MGM Resorts Net Debt Position

At this level of debt, incremental borrowing becomes increasingly expensive and credit agencies could downgrade the company’s rating if profitability falls. MGM Resorts could also be backed into a corner if the market turns unexpectedly – a situation we seek to avoid as investors in high-quality companies.

We hope MGM Resorts can improve its balance sheet and remain cautious until it increases its profitability or pays down its debt.

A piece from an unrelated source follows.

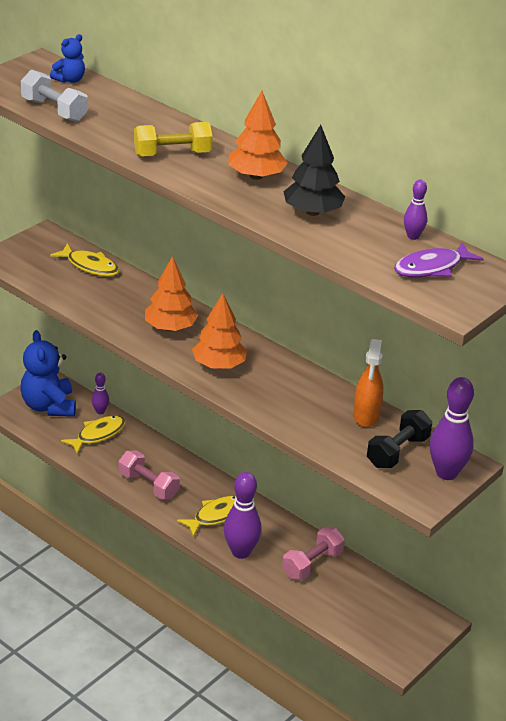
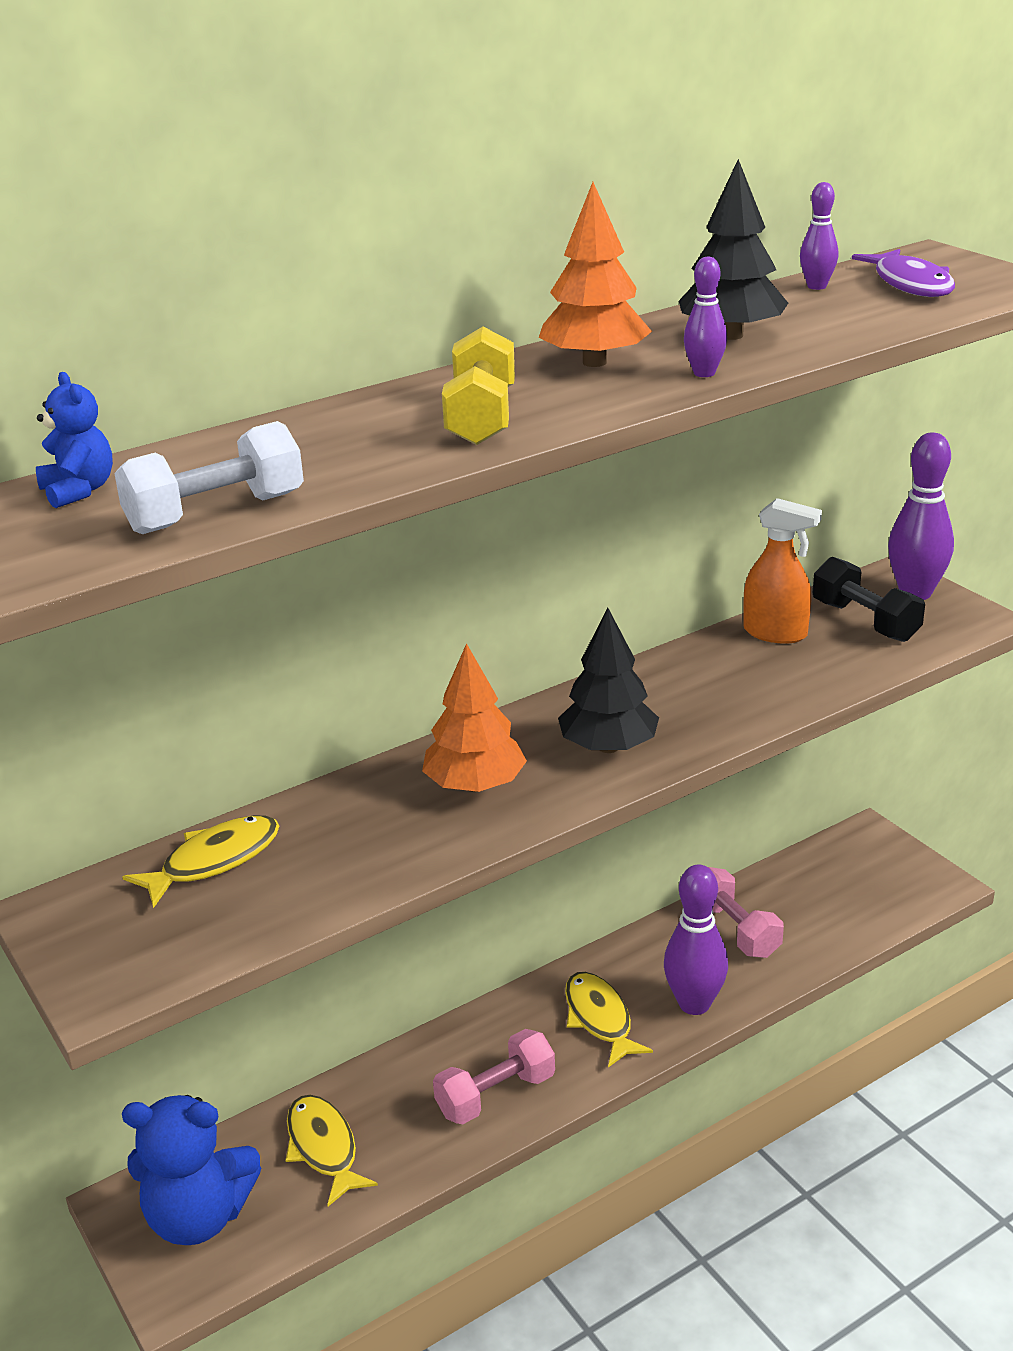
camera: 70 degrees left, 5 degrees down
(100, 411) = (254, 1135): purple bowling pin -> purple bowling pin (704, 373)
(219, 365) = (608, 747): orange tree -> black tree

11. Key Takeaways from MGM Resorts’s Q4 Results

It was good to see MGM Resorts beat analysts’ EPS expectations this quarter. We were also happy its revenue outperformed Wall Street’s estimates. On the other hand, its EBITDA missed and its adjusted operating income fell short of Wall Street’s estimates. Overall, this quarter could have been better. The stock remained flat at $37.34 immediately after reporting.

12. Is Now The Time To Buy MGM Resorts?

Updated: February 6, 2026 at 10:02 PM EST

We think that the latest earnings result is only one piece of the bigger puzzle. If you’re deciding whether to own MGM Resorts, you should also grasp the company’s longer-term business quality and valuation.

MGM Resorts falls short of our quality standards. To kick things off, its revenue growth was weak over the last five years, and analysts expect its demand to deteriorate over the next 12 months. On top of that, MGM Resorts’s Forecasted free cash flow margin for next year suggests the company will fail to improve its cash conversion, and its projected EPS for the next year is lacking.

MGM Resorts’s P/E ratio based on the next 12 months is 19.1x. This valuation multiple is fair, but we don’t have much confidence in the company. There are better stocks to buy right now.

Wall Street analysts have a consensus one-year price target of $42.33 on the company (compared to the current share price of $37.34).